**Work item:**
From the material below, copy every line in which the word "compiladores" occurs.

[[ The data, beginning ]]

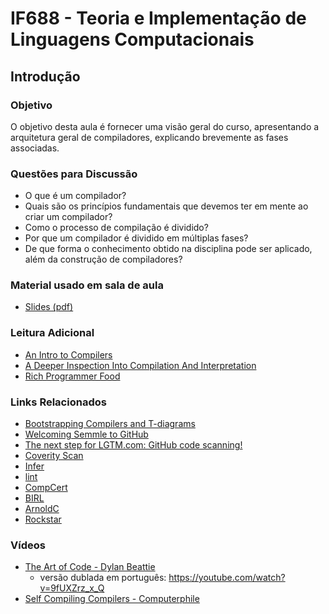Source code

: # IF688 - Teoria e Implementação de Linguagens Computacionais

## Introdução 

### Objetivo

O objetivo desta aula é fornecer uma visão geral do curso, apresentando a arquitetura geral de compiladores, explicando brevemente as fases associadas.

### Questões para Discussão

- O que é um compilador? 
- Quais são os princípios fundamentais que devemos ter em mente ao criar um compilador?
- Como o processo de compilação é dividido? 
- Por que um compilador é dividido em múltiplas fases? 
- De que forma o conhecimento obtido na disciplina pode ser aplicado, além da construção de compiladores?

### Material usado em sala de aula

- [Slides (pdf)](https://drive.google.com/file/d/1ILsT-YQjOCnKIaEV0bcHws9z_cpwCuIG/view?usp=classroom_web&authuser=0)

### Leitura Adicional

- [An Intro to Compilers](https://nicoleorchard.com/blog/compilers)
- [A Deeper Inspection Into Compilation And Interpretation](https://dev.to/vaidehijoshi/a-deeper-inspection-into-compilation-and-interpretation-8bp)
- [Rich Programmer Food](http://steve-yegge.blogspot.com.br/2007/06/rich-programmer-food.html)

### Links Relacionados

- [Bootstrapping Compilers and T-diagrams](https://eschew.wordpress.com/2010/02/28/bootstrapping-compilers-and-t-diagrams/)
- [Welcoming Semmle to GitHub](https://github.blog/2019-09-18-github-welcomes-semmle/)
- [The next step for LGTM.com: GitHub code scanning!](https://github.blog/2022-08-15-the-next-step-for-lgtm-com-github-code-scanning/)
- [Coverity Scan](https://scan.coverity.com/)
- [Infer](https://fbinfer.com)
- [lint](https://developer.android.com/studio/write/lint?hl=pt-br)
- [CompCert](http://compcert.inria.fr)
- [BIRL](https://birl-language.github.io)
- [ArnoldC](https://lhartikk.github.io/ArnoldC/)
- [Rockstar](https://codewithrockstar.com/)

### Vídeos

- [The Art of Code - Dylan Beattie](https://www.youtube.com/watch?v=6avJHaC3C2U)
    - versão dublada em português: https://youtube.com/watch?v=9fUXZrz_x_Q
- [Self Compiling Compilers - Computerphile](https://www.youtube.com/watch?v=lJf2i87jgFA)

[[ The data, end ]]

**Response below:**
O objetivo desta aula é fornecer uma visão geral do curso, apresentando a arquitetura geral de compiladores, explicando brevemente as fases associadas.
- De que forma o conhecimento obtido na disciplina pode ser aplicado, além da construção de compiladores?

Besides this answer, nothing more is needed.